Colleen McCullough’s Will – life imitating art?

Colleen McCullough a writer of considerable fame, having written, amongst other books, The Thorn Birds died on 29 January 2015 at the age of 77 on Norfolk Island where she had lived for many years.

Colleen moved to Norfolk Island in 1983 following the success of The Thorn Birds, which has sold more than 33 million copies worldwide since it was published in 1977. It was her second novel and remains the biggest-selling book in Australian publishing history.

In The Thorn Birds the family matriarch Mary Carson, changes her will  leaving her brother Paddy nothing, and instead naming the parish priest Ralph de Bricassart executor and leaving the Catholic Church the main beneficiary .

Colleen’s only living relative was her husband Ric whom she had married in 1984. There were no children of the marriage but Ric had two children from a previous marriage.

Selwa Anthony, a long-time friend of Colleen and one of two named executors in a Will Colleen executed on 12 July 2014, the other named executor of that will, renounced probate. In this Will she bequeathed her entire estate to the University of Oklahoma Foundation Inc. Colleen had received an honorary doctorate from the University of Oklahoma and had lectured there. Selwa claimed that Coleen changed her will after finding Ric had “taken a mistress and spent all the money”.

However, Colleen signed and initialed documents in October 2014, and January 2015, with the intention to revoke the will made in July 2014.

Colleen’s solicitor testified that the October and January documents were

“part of a plan to lead Ric to believe that a valid will had been created in his favour to relieve Colleen of pressure from him”.

However the solicitor admitted, that in January 2015 she handed Ric a document which purported to be Colleen’s will, leaving her entire estate to him.

The Court accepted Colleen’s health was very poor in October 2014, but it was not so poor as to affect her mental capacity or her ability to make a will.

In January 2015, although she was seriously ill, she was able to give her solicitor instructions to prepare a power of attorney,  and on 17 January 2015 to shout at her solicitor to give the will to Ric.

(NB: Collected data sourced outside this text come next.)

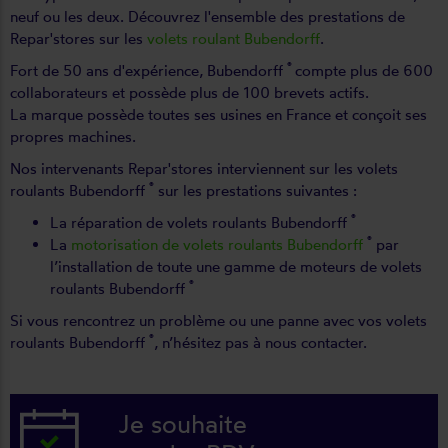
neuf ou les deux. Découvrez l'ensemble des prestations de
Repar'stores sur les
volets roulant Bubendorff
.
®
Fort de 50 ans d'expérience, Bubendorff
compte plus de 600
collaborateurs et possède plus de 100 brevets actifs.
La marque possède toutes ses usines en France et conçoit ses
propres machines.
Nos intervenants Repar'stores interviennent sur les volets
®
roulants Bubendorff
sur les prestations suivantes :
®
La réparation de volets roulants Bubendorff
®
La
motorisation de volets roulants Bubendorff
par
l’installation de toute une gamme de moteurs de volets
®
roulants Bubendorff
Si vous rencontrez un problème ou une panne avec vos volets
®
roulants Bubendorff
, n’hésitez pas à nous contacter.
Je souhaite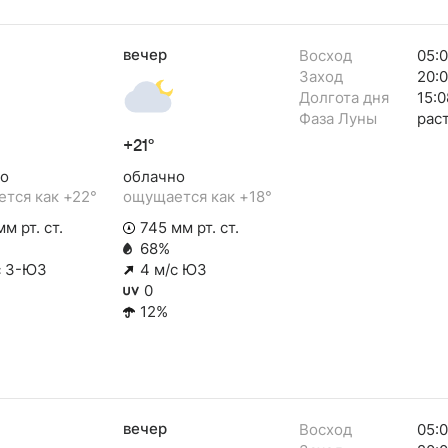
вечер
Восход
05:
Заход
20:
Долгота дня
15:0
Фаза Луны
рас
+21°
о
облачно
тся как +22°
ощущается как +18°
м рт. ст.
745 мм рт. ст.
68%
с З-ЮЗ
4 м/с ЮЗ
0
12%
вечер
Восход
05: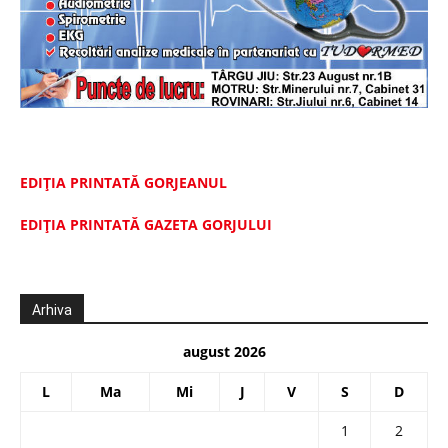
EDIȚIA PRINTATĂ GORJEANUL
EDIŢIA PRINTATĂ GAZETA GORJULUI
Arhiva
august 2026
L
Ma
Mi
J
V
S
D
1
2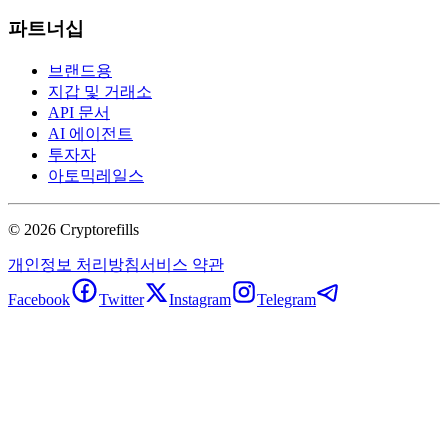
파트너십
브랜드용
지갑 및 거래소
API 문서
AI 에이전트
투자자
아토믹레일스
©
2026
Cryptorefills
개인정보 처리방침
서비스 약관
Facebook
Twitter
Instagram
Telegram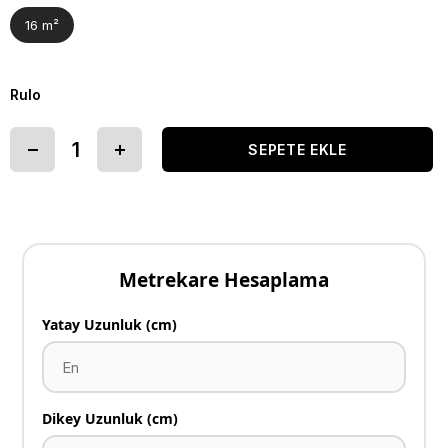
16 m²
Rulo
Metrekare Hesaplama
Yatay Uzunluk (cm)
Dikey Uzunluk (cm)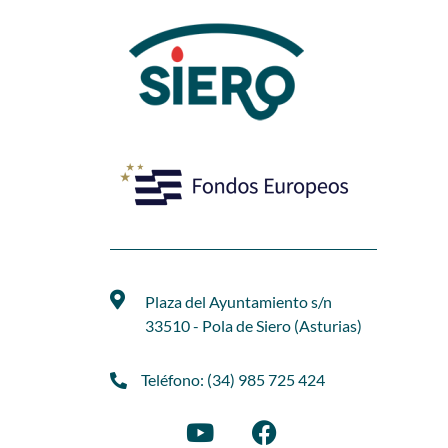
Plaza del Ayuntamiento s/n
33510 - Pola de Siero (Asturias)
Teléfono: (34) 985 725 424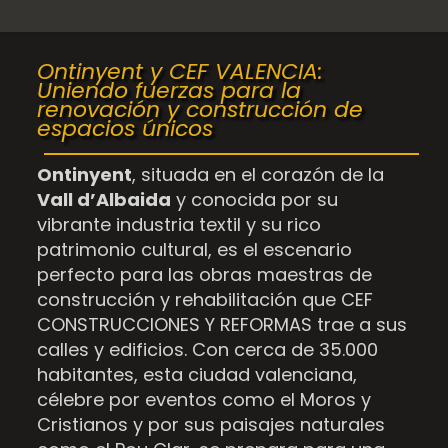
Ontinyent y CEF VALENCIA:
Uniendo fuerzas para la
renovación y construcción de
espacios únicos
Ontinyent
, situada en el corazón de la
Vall d’Albaida
y conocida por su
vibrante industria textil y su rico
patrimonio cultural, es el escenario
perfecto para las obras maestras de
construcción y rehabilitación que CEF
CONSTRUCCIONES Y REFORMAS trae a sus
calles y edificios. Con cerca de 35.000
habitantes, esta ciudad valenciana,
célebre por eventos como el Moros y
Cristianos y por sus paisajes naturales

The Court rejected Colleen’s solicitor’s evidence that she only did what she did, or wrote what she did, to placate Ric and protect Colleen. Cross-examination established that she did not have instructions from Colleen to pretend anything.

 

 

 

Selwa Anthony, challenged the new wills on the basis that Ric had “unduly influenced” his wife in the months before her death.

 

Ric told the Supreme Court that while their marriage had problems and with Colleen’s consent he had taken a mistress – he returned to be her carer in her final days. The Court agreed finding that Ric Robinson had not taken advantage of his wife’s poor health.

 

Further whatever the imperfections in their marriage, the tensions over financial matters, Colleen’s concerns over Ric’s spending over the years, and Ric’s affair, the situation by October 2014, and beyond, had improved from that in June 2014 and was not so acrimonious as to necessarily preclude as a possibility that Colleen would decide to reinstate Ric, her husband of more than 30 years, as the sole beneficiary of her estate.

 

The Court found that Colleen made a will in July 2014 bequeathing her entire estate to Oklahoma University, as she was fully entitled to do. By October 2014, she had changed her mind and decided to give her estate to Ric, for reasons not shown to be irrational, and more importantly, not as a result of any delusion, mental illness or incompetence again, she was fully entitled to do so.

 

The Court ordered that each party should bear their own costs.